● Task prompt
For the data that follows, print the line with "The benefits of", the line with "Toyota Motor Corporation’s", and all lines between them, exactly as they stand. Omit pictures and add nothing.

Saved data entries:
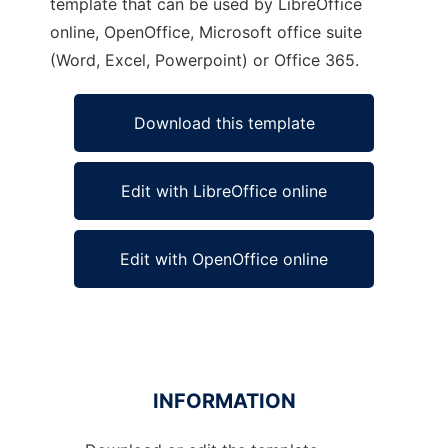
template that can be used by LibreOffice
online, OpenOffice, Microsoft office suite
(Word, Excel, Powerpoint) or Office 365.
Download this template
Edit with LibreOffice online
Edit with OpenOffice online
INFORMATION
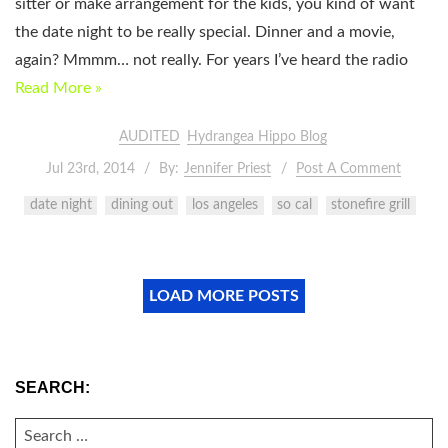
sitter or make arrangement for the kids, you kind of want
the date night to be really special. Dinner and a movie,
again? Mmmm… not really. For years I’ve heard the radio
Read More »
AUDITED
Hydrangea Hippo Blog
Jul 23rd, 2014
By:
Jennifer Priest
Post A Comment
date night
dining out
los angeles
so cal
stonefire grill
LOAD MORE POSTS
SEARCH:
SEARCH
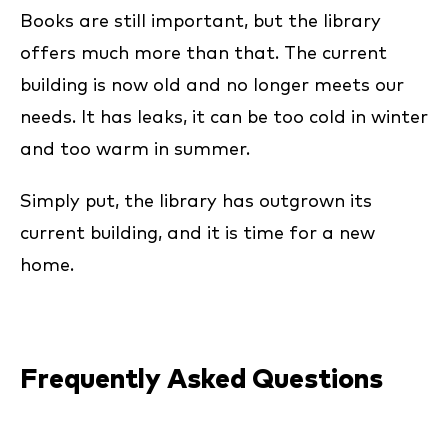
Books are still important, but the library
offers much more than that. The current
building is now old and no longer meets our
needs. It has leaks, it can be too cold in winter
and too warm in summer.
Simply put, the library has outgrown its
current building, and it is time for a new
home.
Frequently Asked Questions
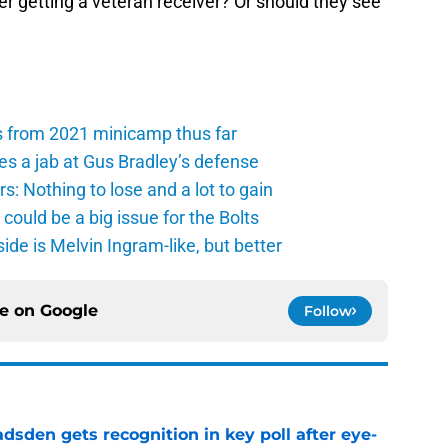
r getting a veteran receiver? Or should they see
s from 2021 minicamp thus far
es a jab at Gus Bradley’s defense
: Nothing to lose and a lot to gain
ould be a big issue for the Bolts
de is Melvin Ingram-like, but better
ce on
Google
Follow
sden gets recognition in key poll after eye-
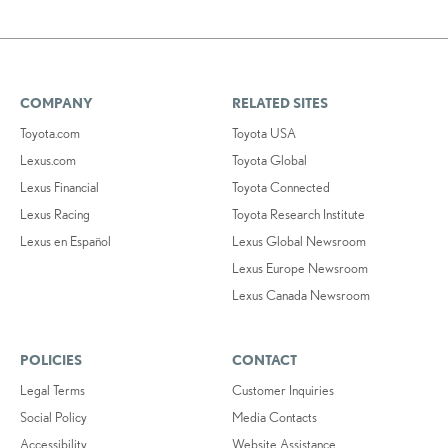
COMPANY
RELATED SITES
Toyota.com
Toyota USA
Lexus.com
Toyota Global
Lexus Financial
Toyota Connected
Lexus Racing
Toyota Research Institute
Lexus en Español
Lexus Global Newsroom
Lexus Europe Newsroom
Lexus Canada Newsroom
POLICIES
CONTACT
Legal Terms
Customer Inquiries
Social Policy
Media Contacts
Accessibility
Website Assistance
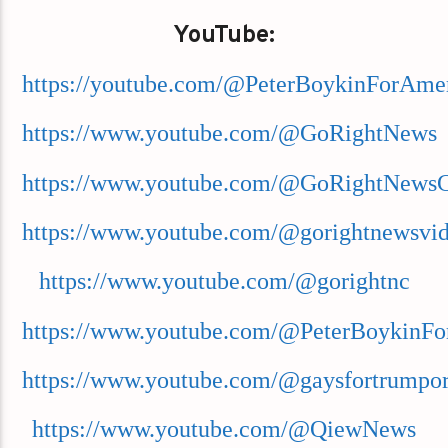
YouTube:
https://youtube.com/@PeterBoykinForAme
https://www.youtube.com/@GoRightNews
https://www.youtube.com/@GoRightNews
https://www.youtube.com/@gorightnewsvi
https://www.youtube.com/@gorightnc
https://www.youtube.com/@PeterBoykinFo
https://www.youtube.com/@gaysfortrumpor
https://www.youtube.com/@QiewNews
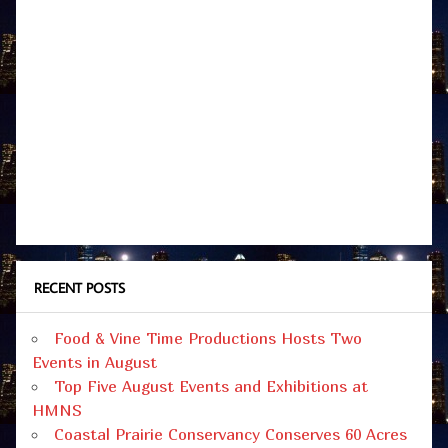
RECENT POSTS
Food & Vine Time Productions Hosts Two
Events in August
Top Five August Events and Exhibitions at
HMNS
Coastal Prairie Conservancy Conserves 60 Acres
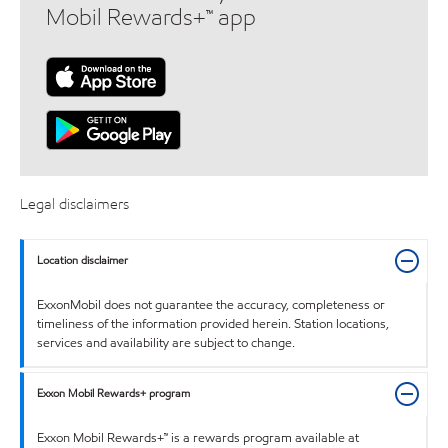
Mobil Rewards+™ app
Legal disclaimers
Location disclaimer
ExxonMobil does not guarantee the accuracy, completeness or
timeliness of the information provided herein. Station locations,
services and availability are subject to change.
Exxon Mobil Rewards+ program
Exxon Mobil Rewards+™ is a rewards program available at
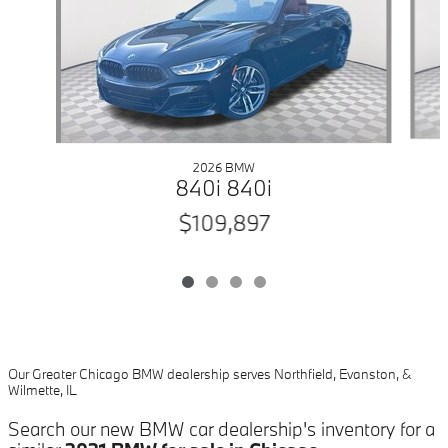
2026 BMW
840i 840i
$109,897
Our Greater Chicago BMW dealership serves Northfield, Evanston, &
Wilmette, IL
Search our new BMW car dealership's inventory for a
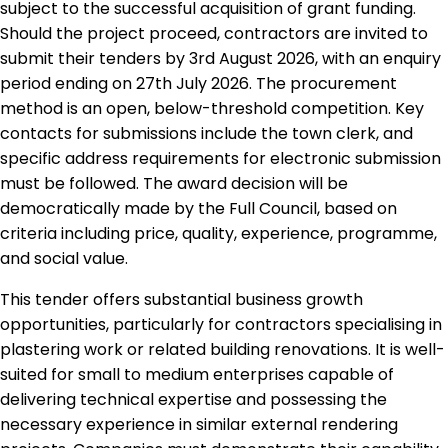
subject to the successful acquisition of grant funding.
Should the project proceed, contractors are invited to
submit their tenders by 3rd August 2026, with an enquiry
period ending on 27th July 2026. The procurement
method is an open, below-threshold competition. Key
contacts for submissions include the town clerk, and
specific address requirements for electronic submission
must be followed. The award decision will be
democratically made by the Full Council, based on
criteria including price, quality, experience, programme,
and social value.
This tender offers substantial business growth
opportunities, particularly for contractors specialising in
plastering work or related building renovations. It is well-
suited for small to medium enterprises capable of
delivering technical expertise and possessing the
necessary experience in similar external rendering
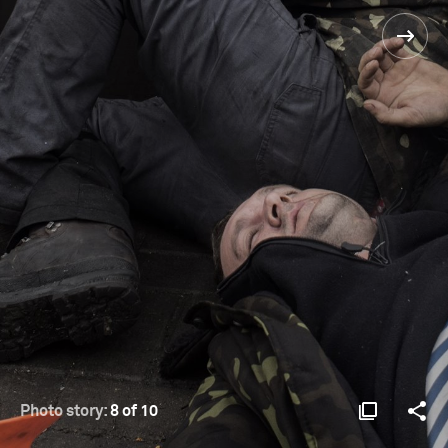
Photo story:
8 of 10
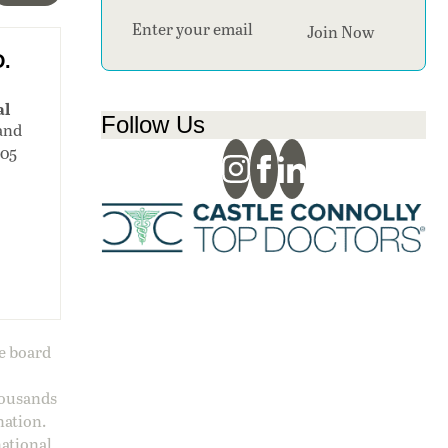
Section
Join Now
D.
al
Follow Us
and
105
ge board
housands
nation.
national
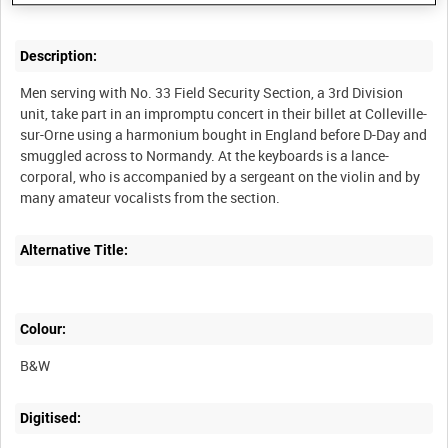
Description:
Men serving with No. 33 Field Security Section, a 3rd Division
unit, take part in an impromptu concert in their billet at Colleville-
sur-Orne using a harmonium bought in England before D-Day and
smuggled across to Normandy. At the keyboards is a lance-
corporal, who is accompanied by a sergeant on the violin and by
Alternative Title:
Colour:
B&W
Digitised:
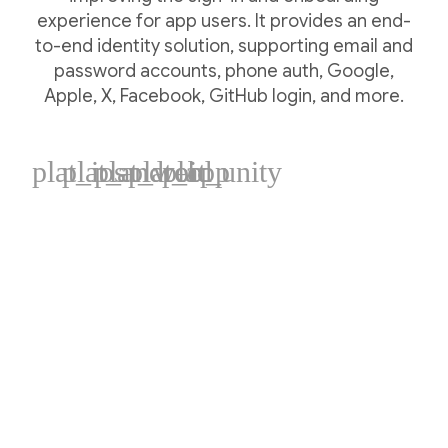
experience for app users. It provides an end-
to-end identity solution, supporting email and
password accounts, phone auth, Google,
Apple, X, Facebook, GitHub login, and more.
plat_ios
plat_android
plat_web
plat_cpp
plat_unity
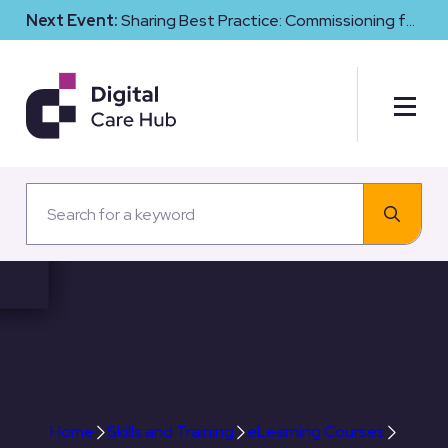
Next Event:
Sharing Best Practice: Commissioning for
Digital Maturity and Cyber Resilience in Social Care
Module Content and
Learning Outcomes
Home
Skills and Training
eLearning Courses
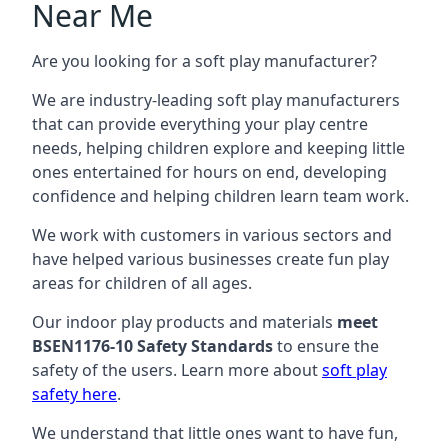
Near Me
Are you looking for a soft play manufacturer?
We are industry-leading soft play manufacturers
that can provide everything your play centre
needs, helping children explore and keeping little
ones entertained for hours on end, developing
confidence and helping children learn team work.
We work with customers in various sectors and
have helped various businesses create fun play
areas for children of all ages.
Our indoor play products and materials
meet
BSEN1176-10 Safety Standards
to ensure the
safety of the users. Learn more about
soft play
safety here
.
We understand that little ones want to have fun,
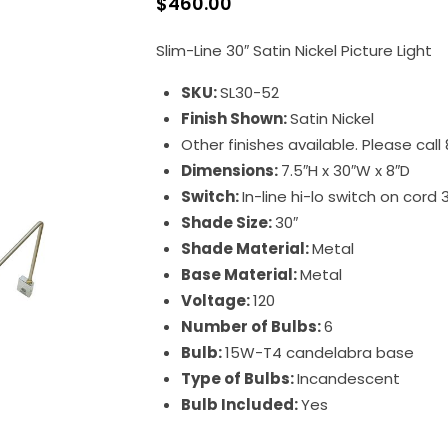
$
460.00
Slim-Line 30″ Satin Nickel Picture Light
SKU:
SL30-52
Finish Shown:
Satin Nickel
Other finishes available. Please cal
Dimensions:
7.5″H x 30″W x 8″D
Switch:
In-line hi-lo switch on cord 
Shade Size:
30″
Shade Material:
Metal
Base Material:
Metal
Voltage:
120
Number of Bulbs:
6
Bulb:
15W-T4 candelabra base
Type of Bulbs:
Incandescent
Bulb Included:
Yes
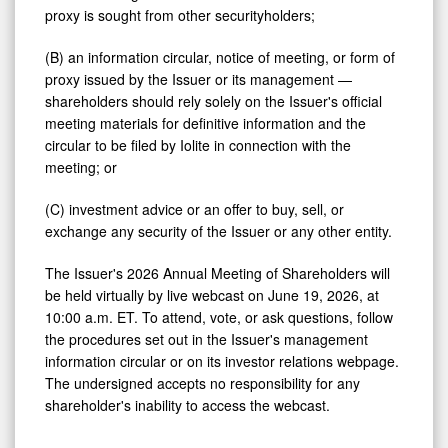
proxy is sought from other securityholders;
(B) an information circular, notice of meeting, or form of
proxy issued by the Issuer or its management —
shareholders should rely solely on the Issuer's official
meeting materials for definitive information and the
circular to be filed by Iolite in connection with the
meeting; or
(C) investment advice or an offer to buy, sell, or
exchange any security of the Issuer or any other entity.
The Issuer's 2026 Annual Meeting of Shareholders will
be held virtually by live webcast on June 19, 2026, at
10:00 a.m. ET. To attend, vote, or ask questions, follow
the procedures set out in the Issuer's management
information circular or on its investor relations webpage.
The undersigned accepts no responsibility for any
shareholder's inability to access the webcast.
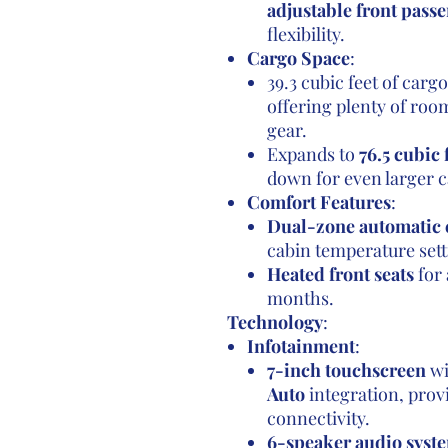
adjustable front passe
flexibility.
Cargo Space
:
39.3 cubic feet of carg
offering plenty of room
gear.
Expands to
76.5 cubic 
down for even larger c
Comfort Features
:
Dual-zone automatic 
cabin temperature sett
Heated front seats
for 
months.
Technology
:
Infotainment
:
7-inch touchscreen
wi
Auto
integration, pro
connectivity.
6-speaker audio syst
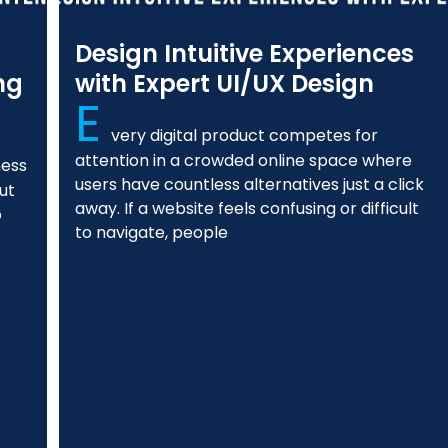
Design Intuitive Experiences
ng
with Expert UI/UX Design
E
very digital product competes for
attention in a crowded online space where
ness
users have countless alternatives just a click
ut
away. If a website feels confusing or difficult
o
to navigate, people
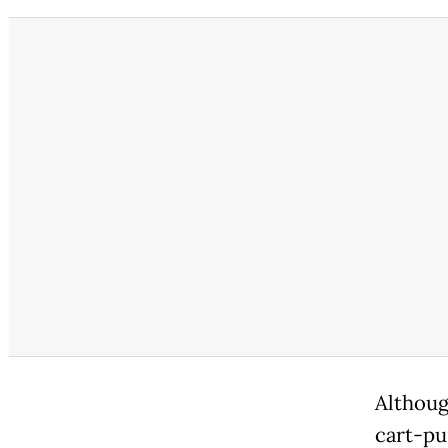
Althoug
cart-pu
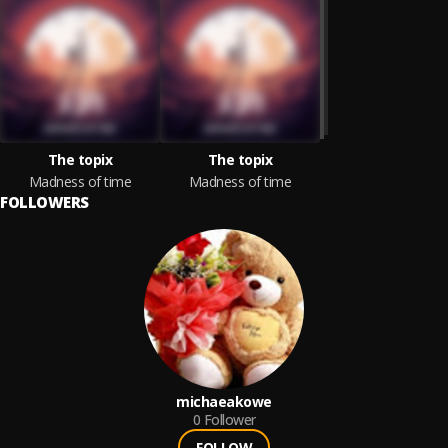
The topix
The topix
Madness of time
Madness of time
FOLLOWERS
michaeakowe
0
Follower
FOLLOW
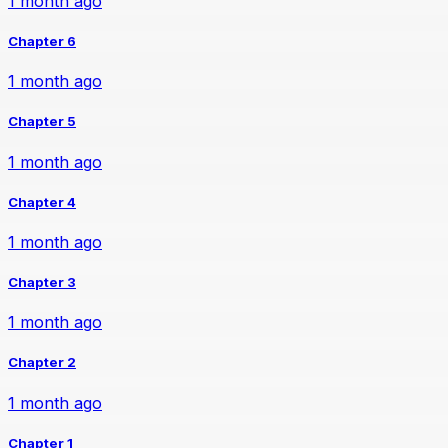
1 month ago
Chapter 6
1 month ago
Chapter 5
1 month ago
Chapter 4
1 month ago
Chapter 3
1 month ago
Chapter 2
1 month ago
Chapter 1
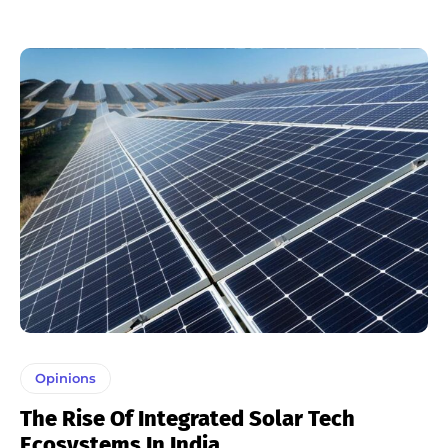
Opinions
The Rise Of Integrated Solar Tech
Ecosystems In India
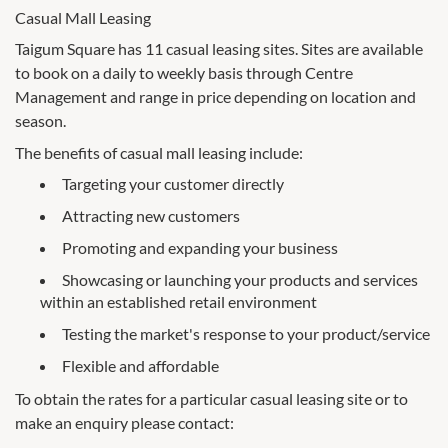
Casual Mall Leasing
Taigum Square has 11 casual leasing sites. Sites are available
to book on a daily to weekly basis through Centre
Management and range in price depending on location and
season.
The benefits of casual mall leasing include:
Targeting your customer directly
Attracting new customers
Promoting and expanding your business
Showcasing or launching your products and services
within an established retail environment
Testing the market's response to your product/service
Flexible and affordable
To obtain the rates for a particular casual leasing site or to
make an enquiry please contact:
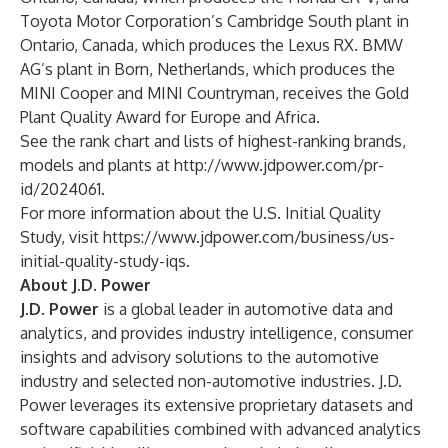
Toyota Motor Corporation’s Cambridge South plant in
Ontario, Canada, which produces the Lexus RX. BMW
AG’s plant in Born, Netherlands, which produces the
MINI Cooper and MINI Countryman, receives the Gold
Plant Quality Award for Europe and Africa.
See the rank chart and lists of highest-ranking brands,
models and plants at
http://www.jdpower.com/pr-
id/2024061
.
For more information about the U.S. Initial Quality
Study, visit
https://www.jdpower.com/business/us-
initial-quality-study-iqs
.
About J.D. Power
J.D. Power
is a global leader in automotive data and
analytics, and provides industry intelligence, consumer
insights and advisory solutions to the automotive
industry and selected non-automotive industries. J.D.
Power leverages its extensive proprietary datasets and
software capabilities combined with advanced analytics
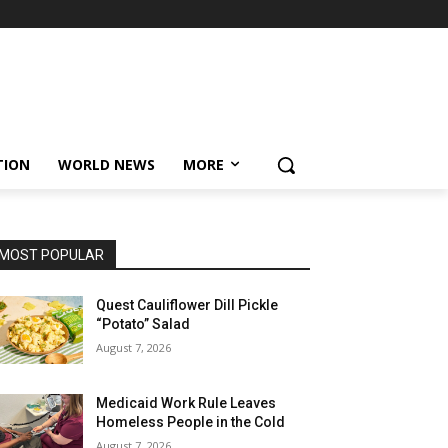
TION
WORLD NEWS
MORE
MOST POPULAR
Quest Cauliflower Dill Pickle
“Potato” Salad
August 7, 2026
Medicaid Work Rule Leaves
Homeless People in the Cold
August 7, 2026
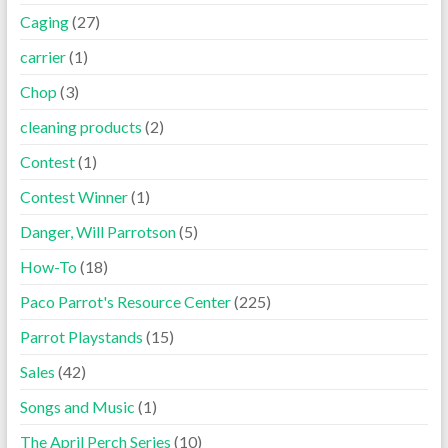
Caging
(27)
carrier
(1)
Chop
(3)
cleaning products
(2)
Contest
(1)
Contest Winner
(1)
Danger, Will Parrotson
(5)
How-To
(18)
Paco Parrot's Resource Center
(225)
Parrot Playstands
(15)
Sales
(42)
Songs and Music
(1)
The April Perch Series
(10)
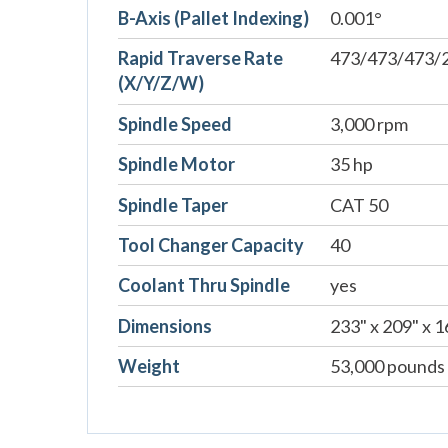
B-Axis (Pallet Indexing)
0.001°
Rapid Traverse Rate
473/473/473/2
(X/Y/Z/W)
Spindle Speed
3,000 rpm
Spindle Motor
35 hp
Spindle Taper
CAT 50
Tool Changer Capacity
40
Coolant Thru Spindle
yes
Dimensions
233" x 209" x 1
Weight
53,000 pounds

● Task result
The benefits of casual mall leasing include:
Targeting your customer directly
Attracting new customers
Promoting and expanding your business
Showcasing or launching your products and services
within an established retail environment
Testing the market's response to your product/service
Flexible and affordable
To obtain the rates for a particular casual leasing site or to
make an enquiry please contact:
Toyota Motor Corporation’s Cambridge South plant in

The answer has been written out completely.